Putting weight on it helps but are you doing any vacuum bagging materials,
like peel ply and breather? Use these and the weight will help push excess
resin into and through the peel ply and into the breather. If you really
want to reduce your resin content and feel you will be making projects like
this for quite a while, you might want to invest in a small vacuum. Just
make sure you buy the right product. It has to be a vacuum pump that is
meant for continuous duty. I found a small 1/8th HP pump on e-bay many
years ago but now I also have a 1HP vacuum pump. For me having more than
one is very useful, for numerous reasons. Vacuum bagging definitely
complicates things just because it is a lot of extra steps. Buying the
materials in small quantities will probably add up for a weekend warrior too.
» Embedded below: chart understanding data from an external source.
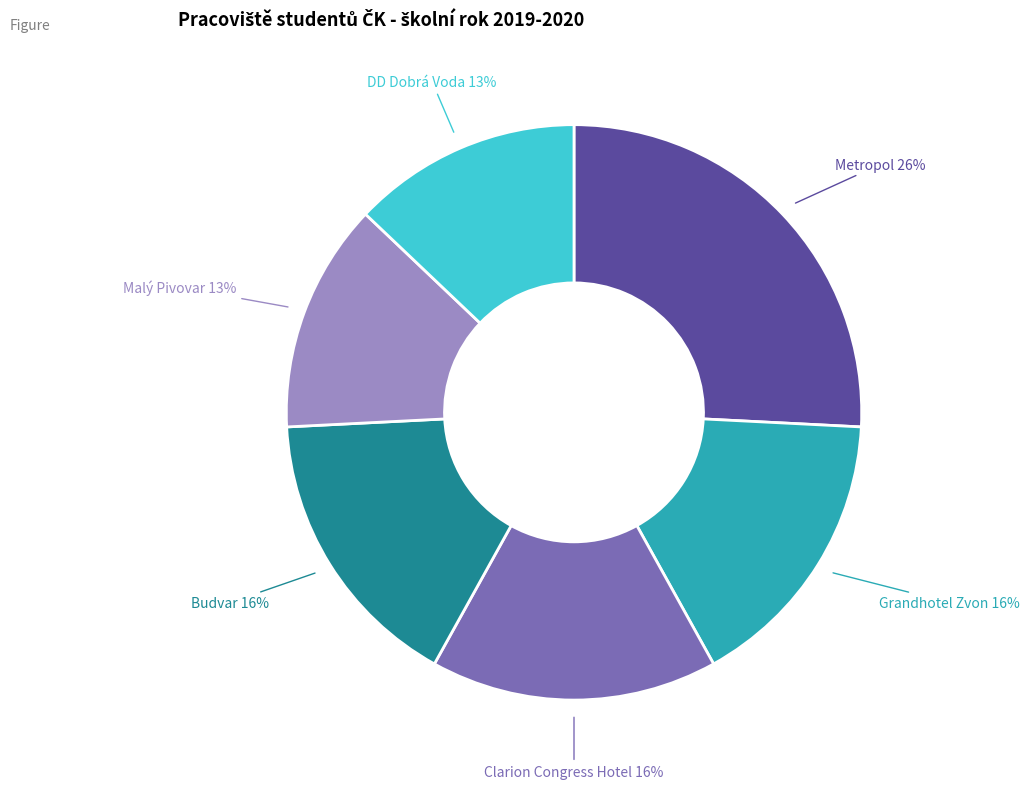

Is it true that Metropol is 36% of the pie?

False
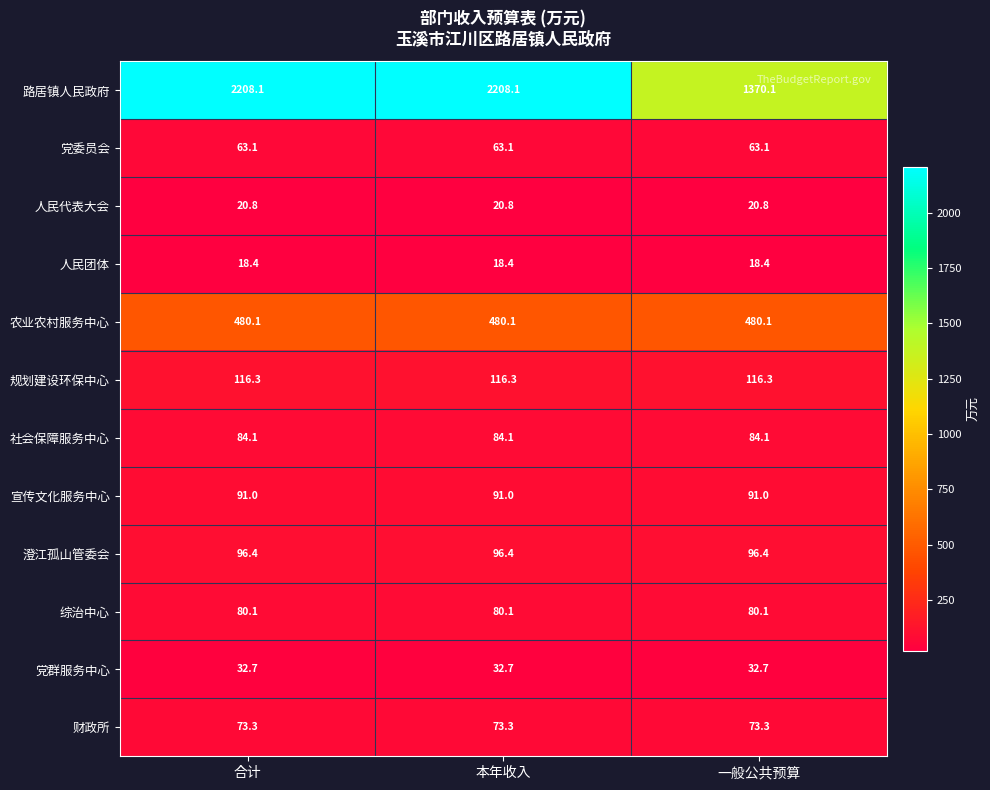

True or false: 社会保障服务中心 has a value of 84.1 at 合计.

True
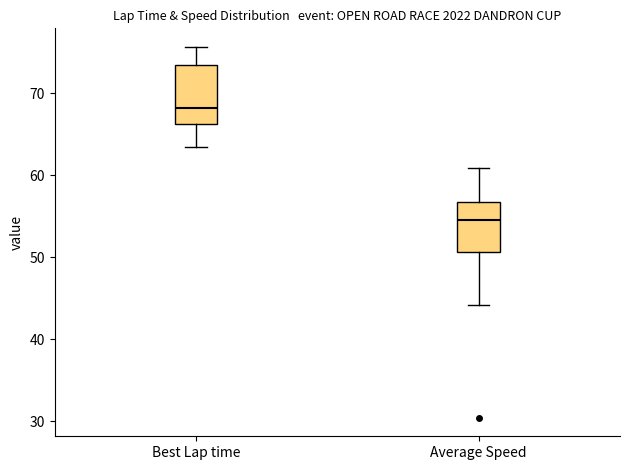

Reading left to right, transcribe this box plot: for each box, give where its median line is, the range the box spans, and where its two whiskers end, as read against the y-axis. The values are not printed on the chart, so give them approximately, as read against the axis.

Best Lap time: median 68, box 66 to 73, whiskers 63 to 76
Average Speed: median 55, box 51 to 57, whiskers 44 to 61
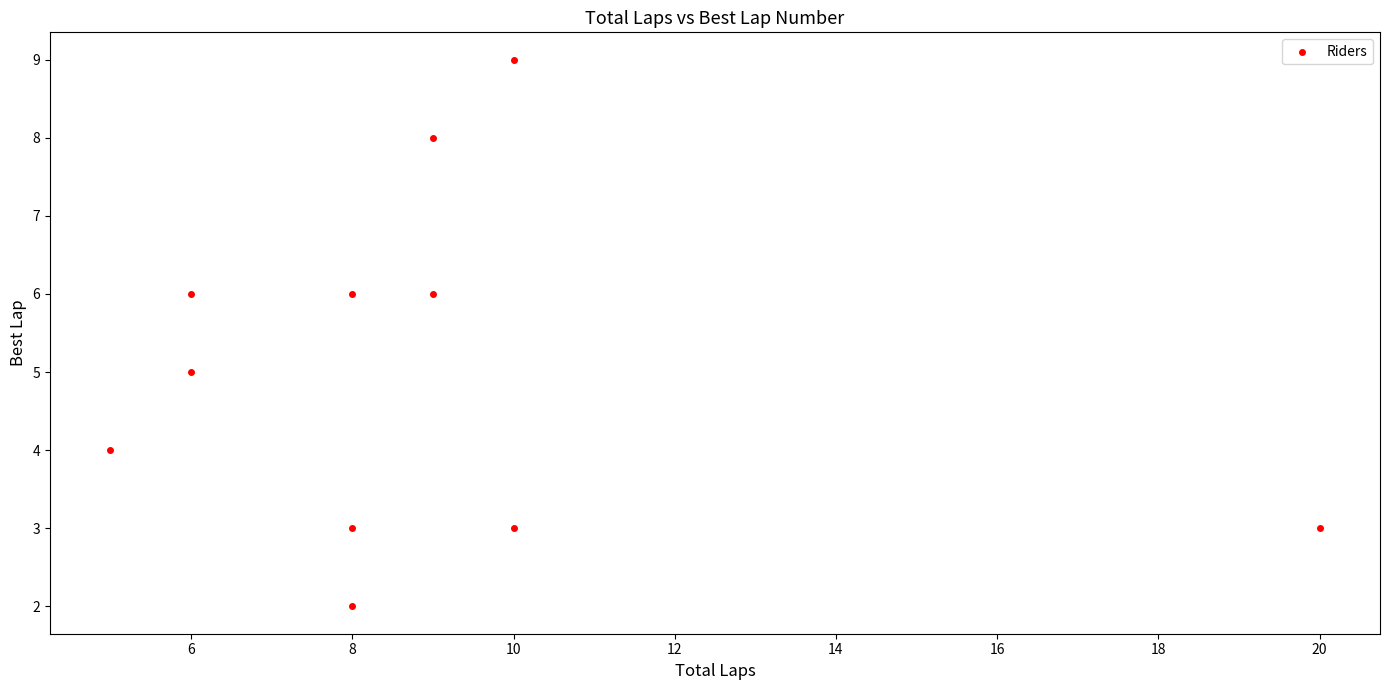

What is the average X value?

9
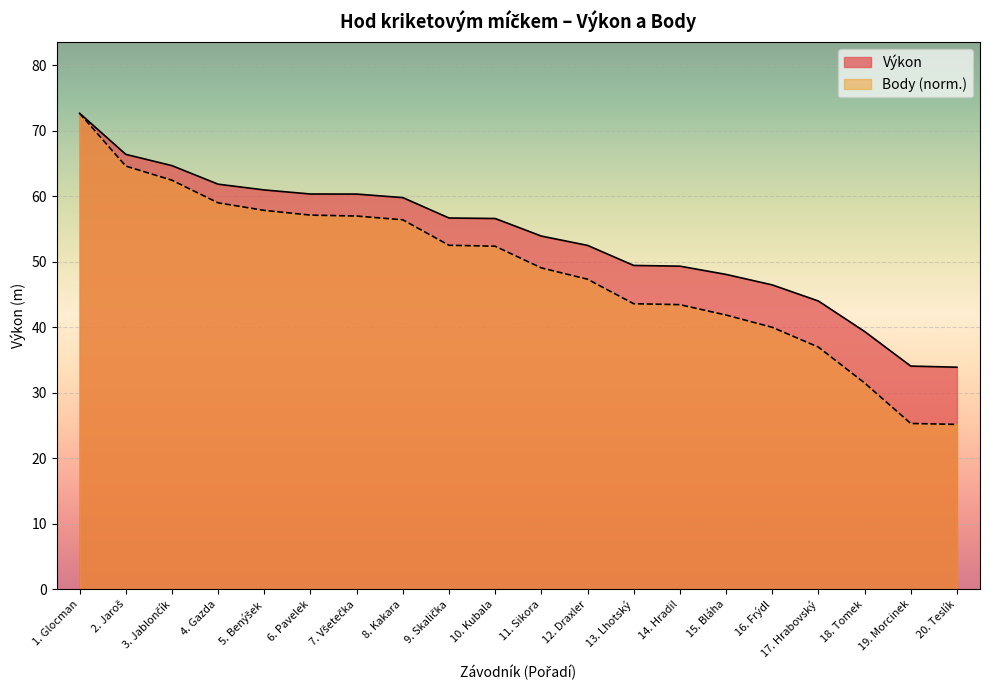

List the series in order of their overall mean, lowest first.

Body (norm.), Výkon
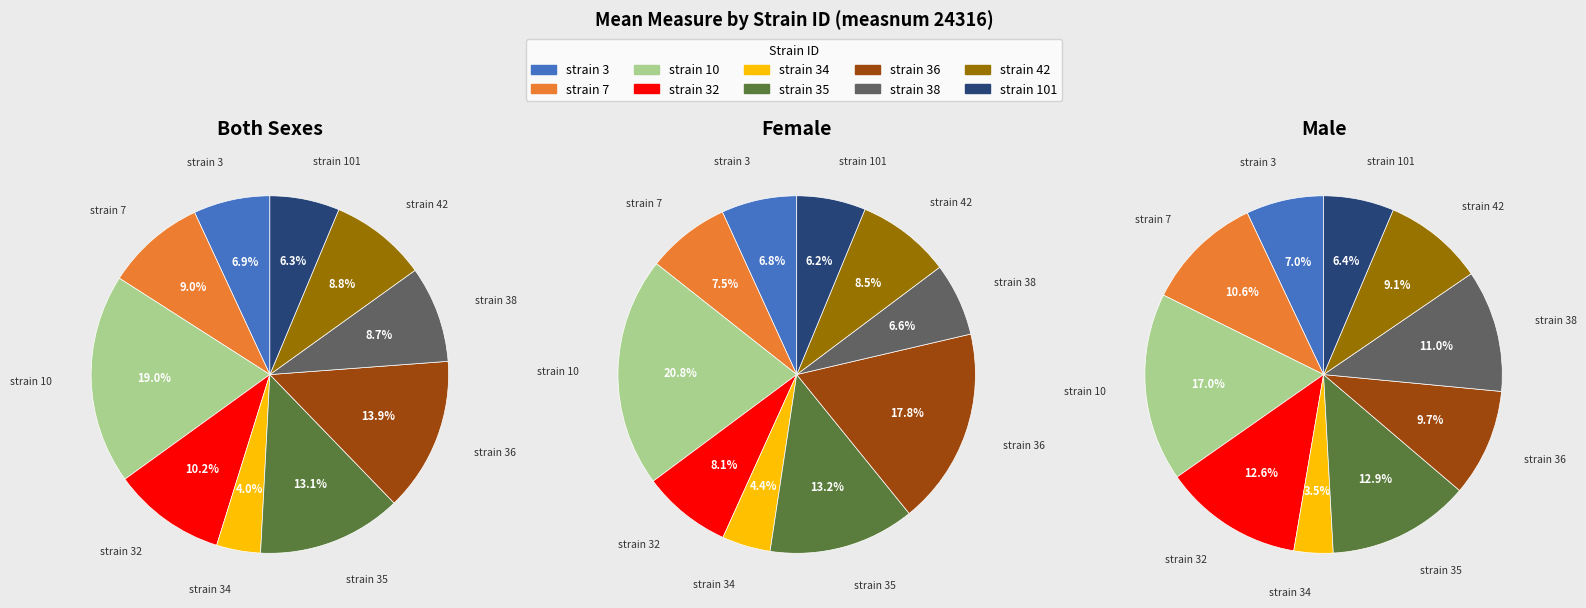

What percentage is NOT represented by 38?

91.3%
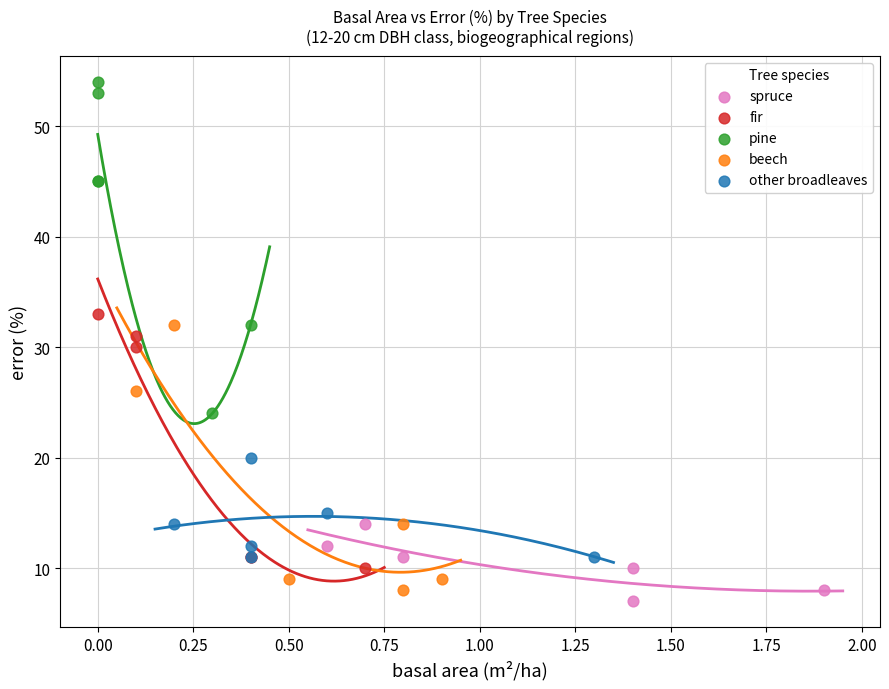

What are all the series names shown in the legend?

spruce, fir, pine, beech, other broadleaves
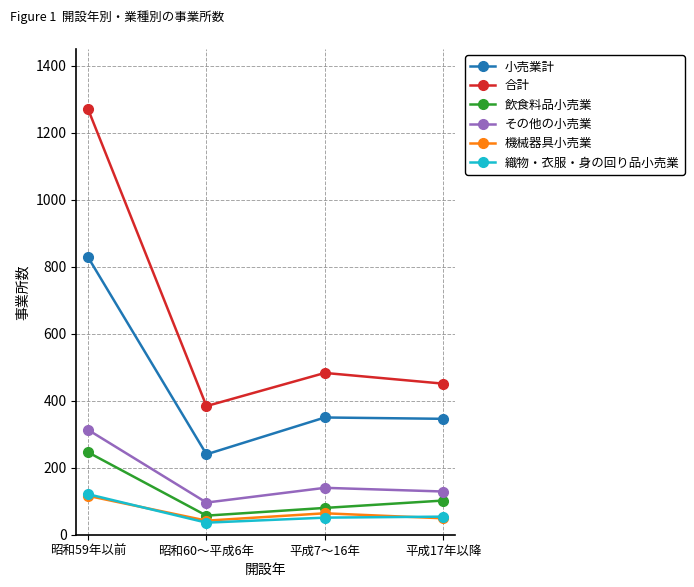

The value of 機械器具小売業 at 昭和59年以前 is 116. True or false?

True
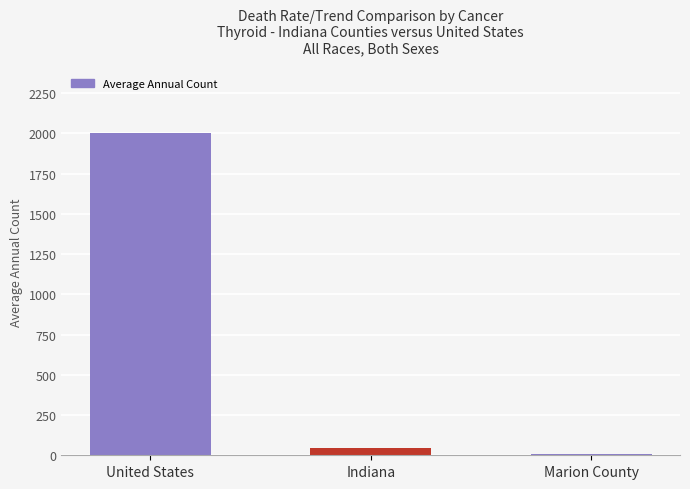

Count the number of categories in the chart.

3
Try rounding all edges of your bearings so the fabric turns the corners
more readily.
Vacuum bagging won't make stiff, woven goods do tricks. Some times it can
help but making parts with cut outs like that are usually multi step
processes. They are doing a great many composite parts with injection
molding. That's not an option for you though. Injection molding is costly.
No, you really shouldn't have to worry about the Tg if you paint it a light
color: white, cream, etc.. That's what a lot of kit plane guys do. They
use resins that are as little as $15/ gallon and have a Tg as low as 120F.
Fundamentals are very important and I have yet to mention some of the very
basics. Clean or keep clean any parts you plan to bond to. If you use
epoxy, buy an accurate scale, something below 1 gram accuracy is
good. Epoxy is very sensitive to improper mixing. It won't react
correctly unless it has the right amount of material. Polyester,
vinyl-ester and the like don't really care how badly you mixed them. They
will either cure faster or slower based on which way you incorrectly mixed
the two parts of the resin. Just mixing the resin in the cup is an "art"
in itself. Scrape the sides every five or seven turns, scrape the mixing
stick at that time too. Mix for two minutes or if you are like me mix for
three to four. Not taking an extra minute on stir time and having a $1000
part fail due to that fact will makes a person slow down a little.
There are numerous other fundamentals. There are numerous books on this
subject and of course, there's the Internet.
I have to run. Thank you.
Sincerely,
Shane Santi
Dream - Telescopes & Accessories, Inc.